Wonderstruck is far from the first film to attempt to revise & modernize “silent” filmmaking on an epic scale. Where it departs from past works like The Artist & Singin’ in the Rain, however, is in Haynes’s deliberately messy style as a collage artist. The sound design in this film is incredible, weaving effortlessly from immersion in the deaf children’s aural POV’s to the glam rock tapestries of Velvet Goldmine to the piano-accompanied silent era when the deaf & people with functional hearing had much more in common in their shared experiences at the movies. Haynes gleefully indulges in the most obviously attractive aspects of constructing a silent-era throwback, especially in scenes where he films & photographs his long-favorite collaborator Julianne Moore as a classic Old Hollywood starlet. The “silence” in the film’s choices of medium is much more than a question of aesthetic, however, as it’s distinctly, inextricably a part of its narrative DNA. For obvious reasons, Wonderstruck details at length the array of communication breakdowns that can cause havoc in a variety of interpersonal relationships once sound is removed from the communicators’ toolbox. The modes of communication the children and their friends & family must employ to get around their sound/language barrier are almost as varied as the visual media Haynes employs to communicate with his own audience: stop-motion, 3D models, silence, monologue, intensely colored lighting, black & white filmmaking, rapid fire montage, calm children’s film hangouts, etc. He even cast a deaf actress for the film’s lead to aid in the accuracy & immersion in the fractured narrative (Millicent Simmonds, who is also scheduled to appear in the upcoming horror film A Quiet Place). The movie’s silent era throwback vibe is far from empty nostalgia feel-goodery, even if it’s just as openly celebratory of the medium as simpler, more joyful works.
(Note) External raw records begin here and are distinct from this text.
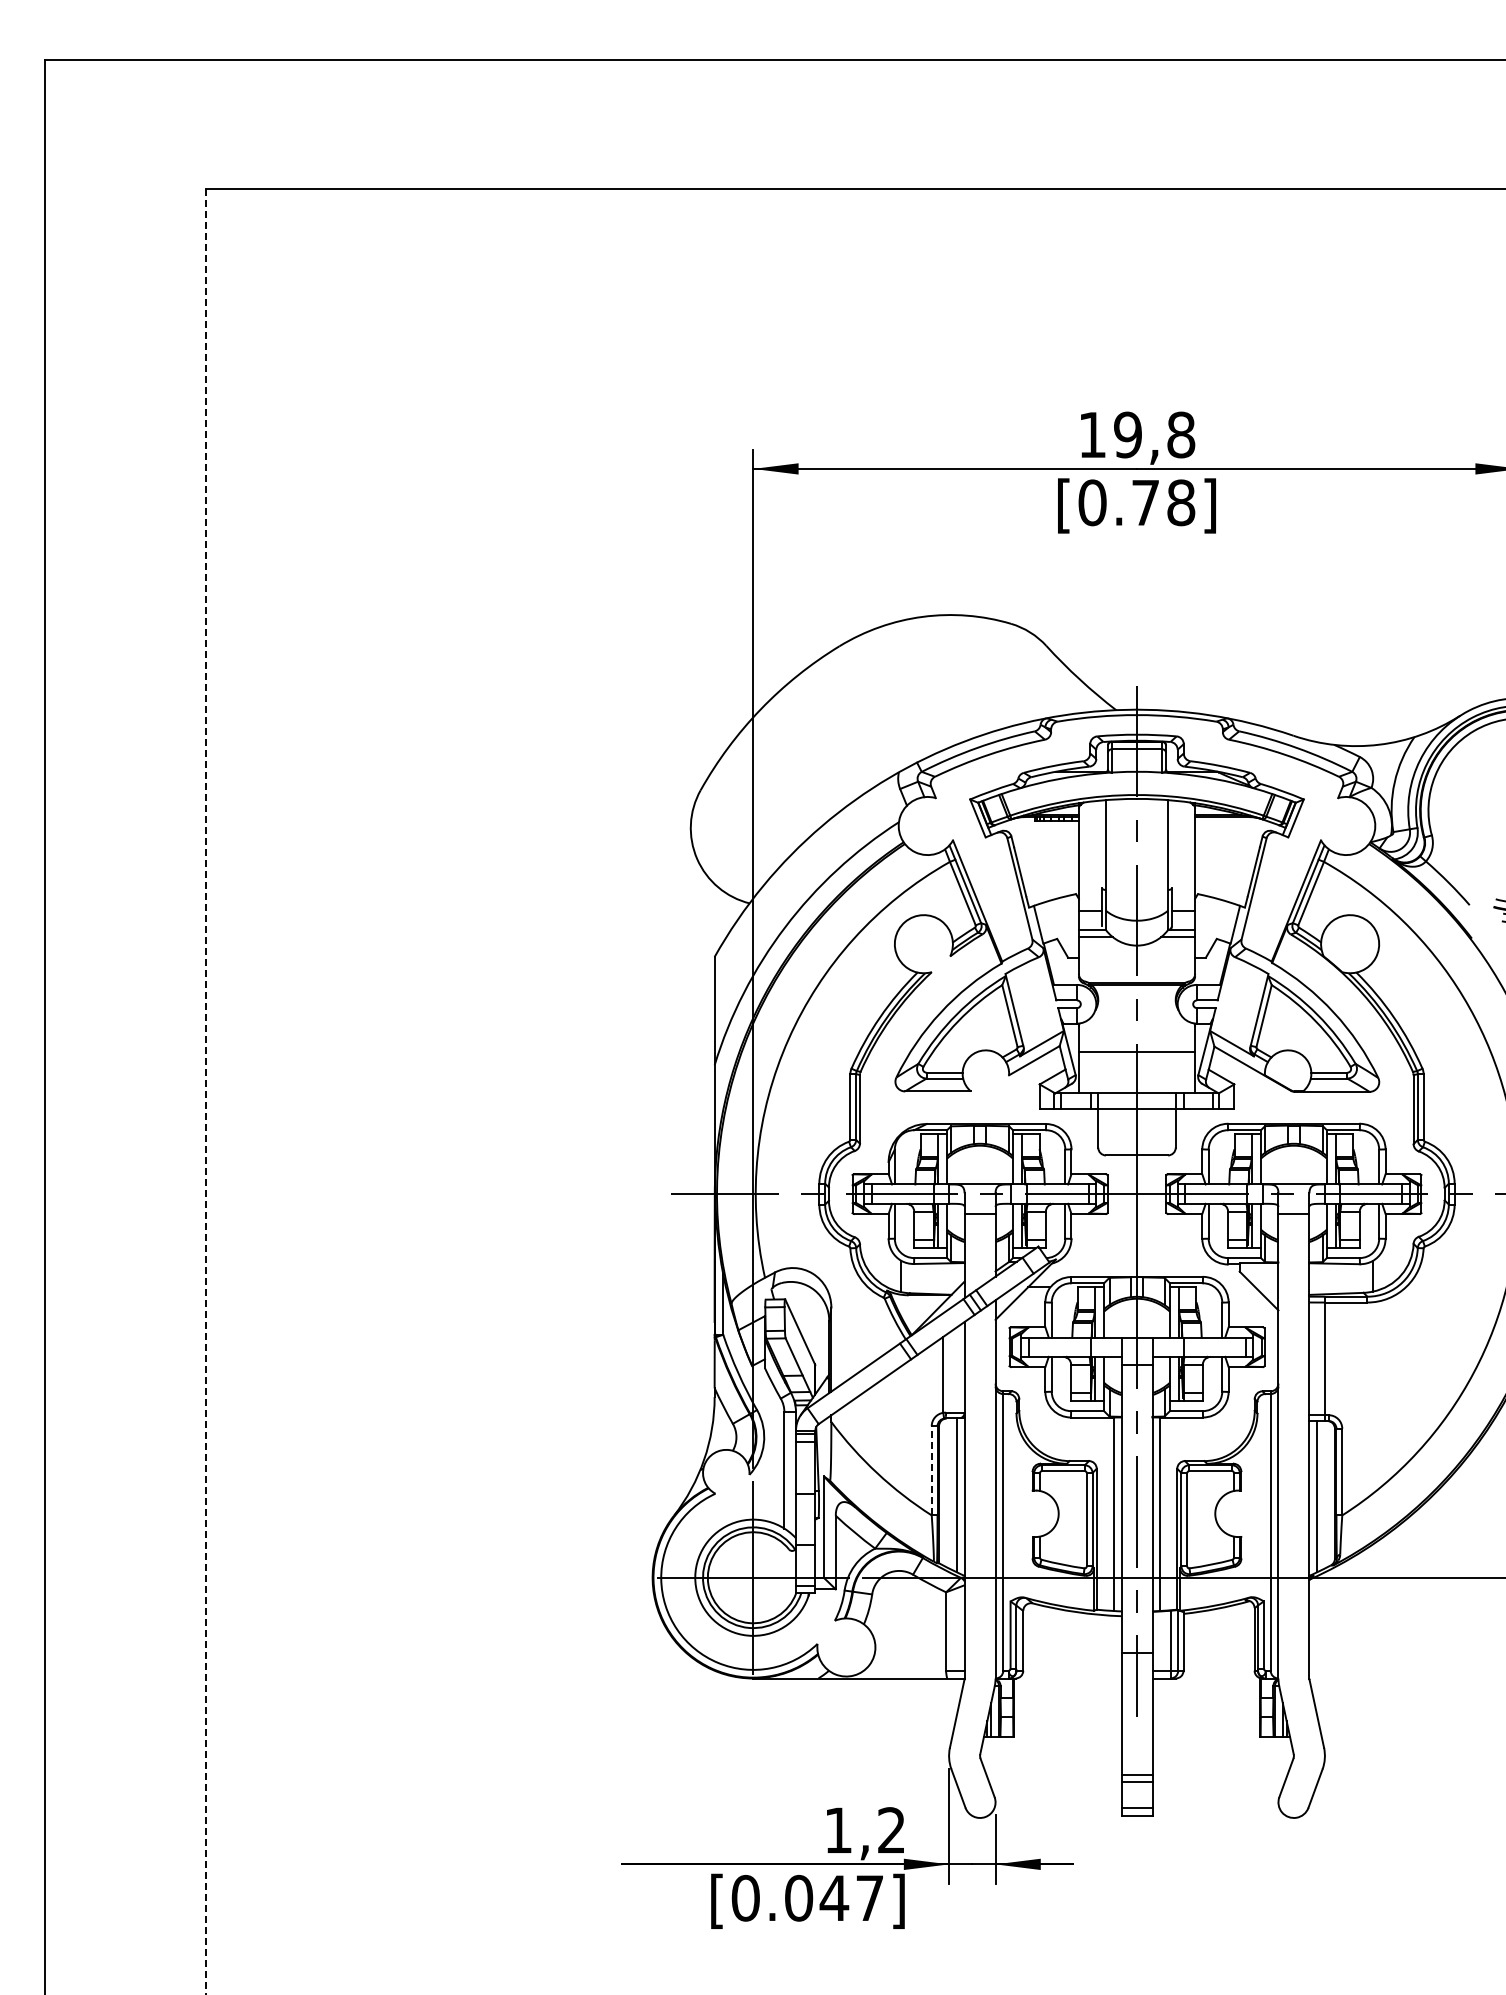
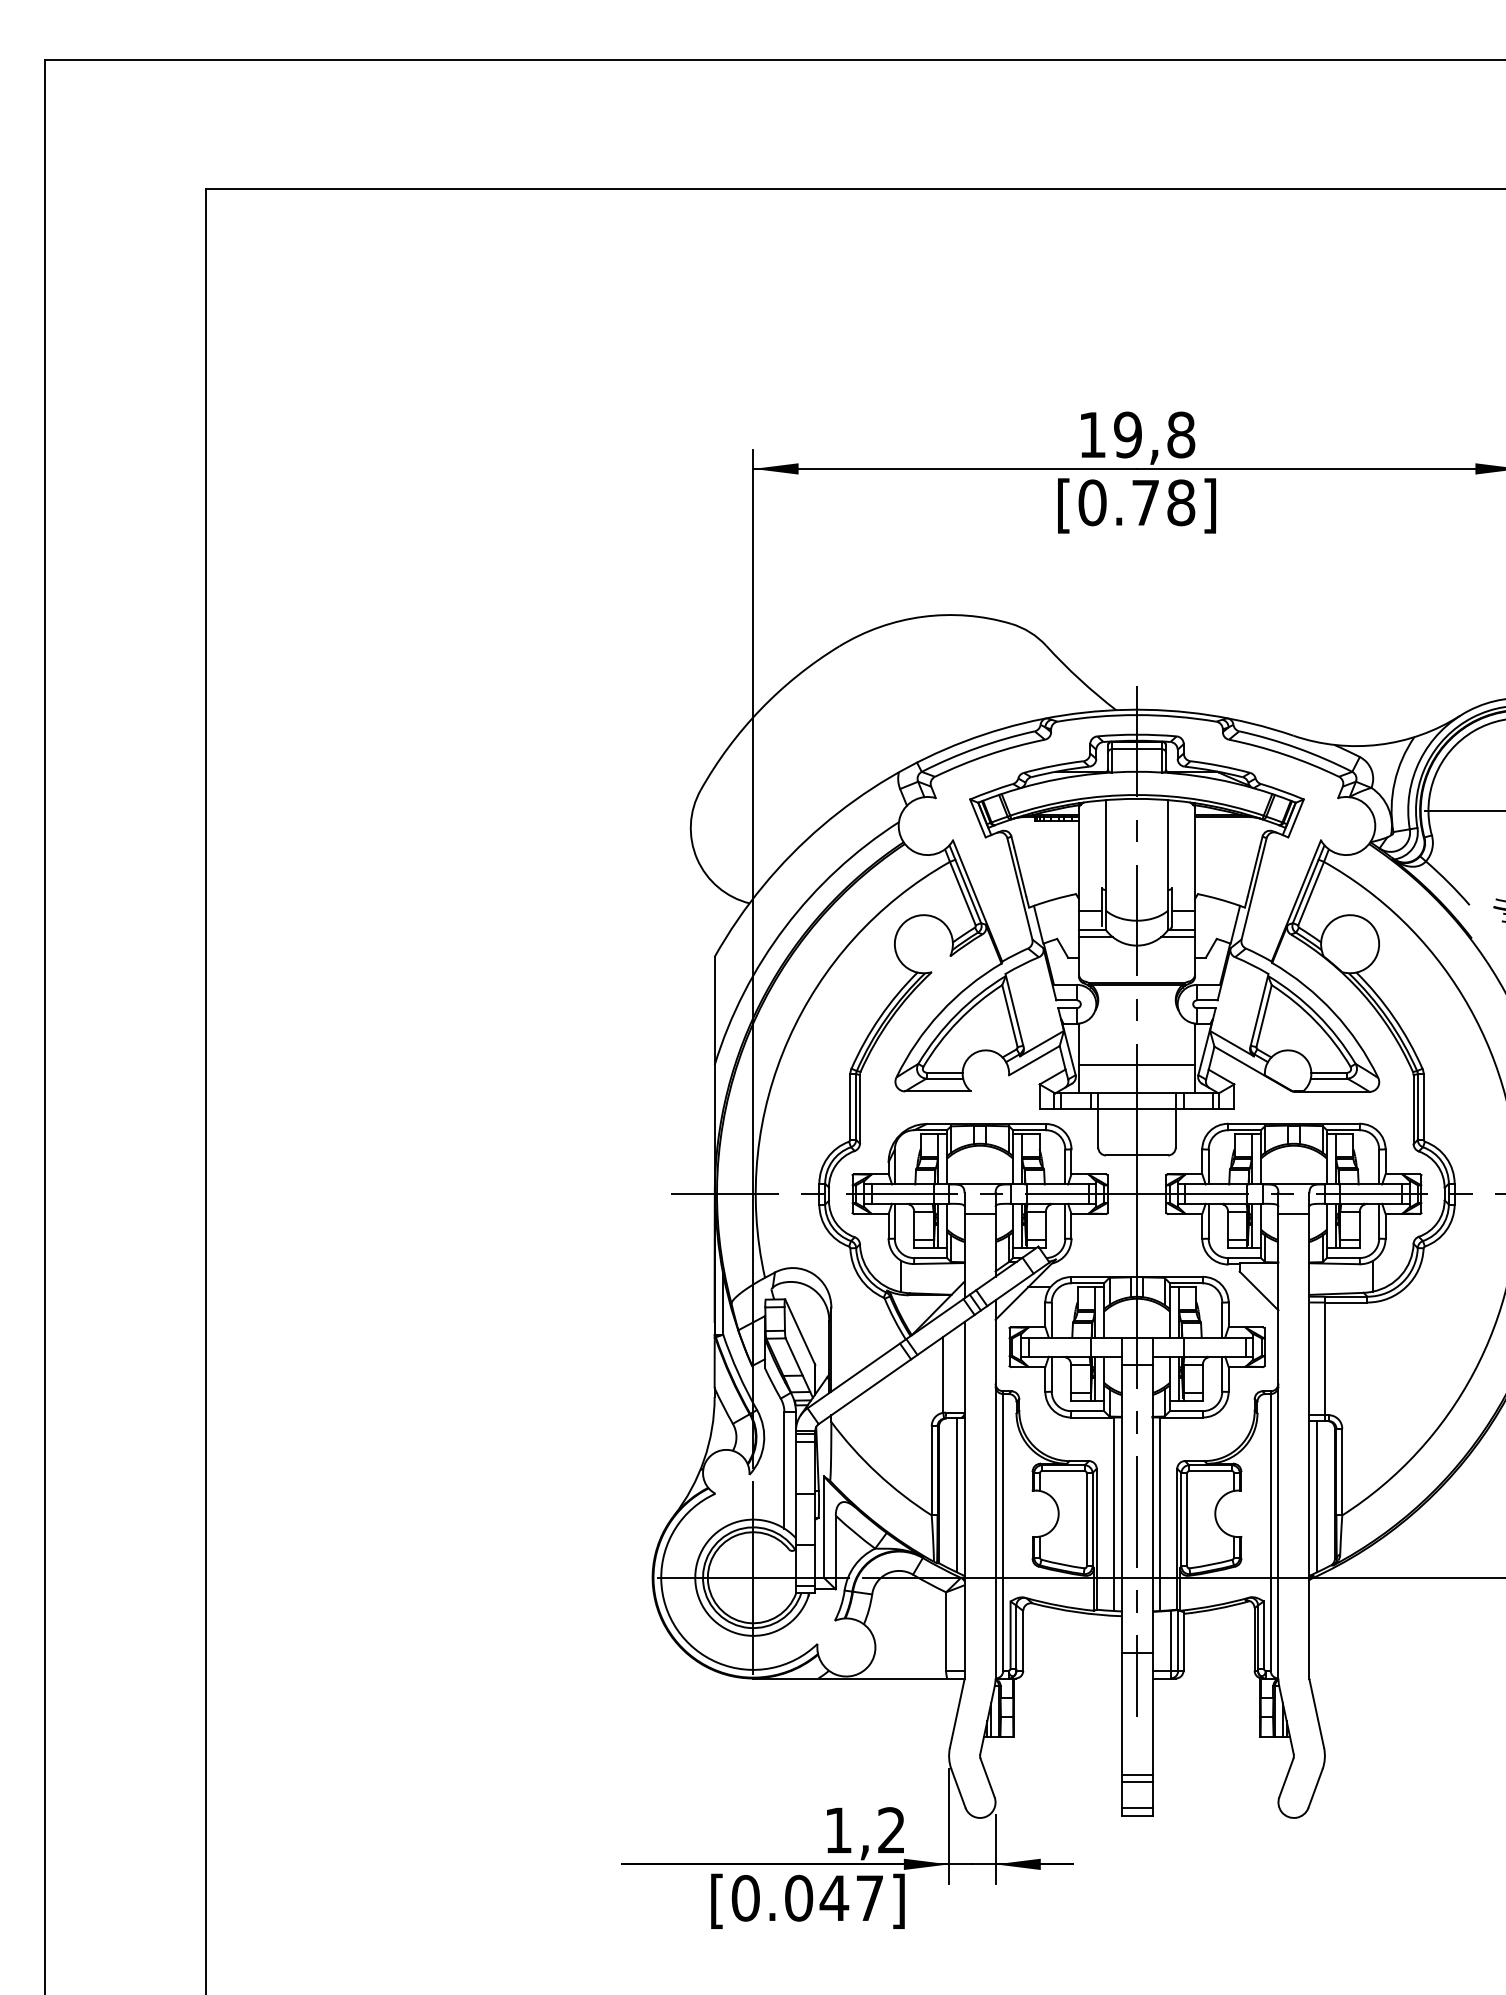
line at (1462, 810): none -> present
line at (1136, 1051) position: (1136, 1051) -> (1136, 1064)
line at (206, 1091): dashed -> solid
line at (931, 1470): dashed -> solid
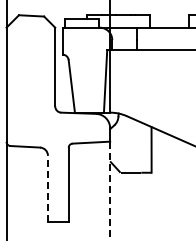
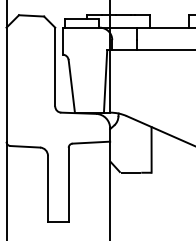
line at (48, 188): dashed -> solid
line at (110, 191): dashed -> solid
My favorite review of Wonderstruck I’ve seen so far was a blurb from John Waters’s Best of 2017 list, where he recommends parents show it to their kids as a kind of intelligence test, explaining “If your small-fry like the film, they’re smart. If they don’t, they’re stupid.” It’s a glib review that flippantly disregards questions of preference & taste, but it’s one I can’t help but agree with. In fact, I’d expand that uncalled-for insult to the adults who are bored or unmoved by the film as well. Complains that Wonderstruck is emotionless or “gets lost” in the Museum of Natural History baffle me. I can’t imagine a scenario where this many people don’t fall under the spell of Hayne’s kaleidoscopic mix of New York City models made entirely out of 1920s glamour magazines, Guy Maddin-style nightmare imagery of layered wolves, glam rock daydreams about stargazing, and so on. It’s unfair to fault anyone for not emotionally connecting with Wonderstruck’s children’s film tone or its narrative about deaf, fearless children who refuse to be treated like inconveniences by their reluctant adult guardians. That kind of subjective response is obviously personal, but people understanding the film as anything less than a technical marvel in fractured, multi-media storytelling makes me question what planet I’m living on.

To be fair, though no response to Wonderstruck could possibly be as idiotic as the one it’s getting from its own distributors. Amazon Studios is making no plans to release Wonderstruck on physical media, which is tragically ironic, considering the film’s obsession with the archival & preservation of physical objects. Todd Haynes’s latest work of ambitiously sprawling genius may be obsessed with libraries & museums, but Amazon’s going out of its way to make sure it never arrives in any such collections. Given the muted critical response to the film over the last few months, I’m afraid it might be lost in time to digital rot, which makes me want to cry over its delicate, misunderstood beauty all over again.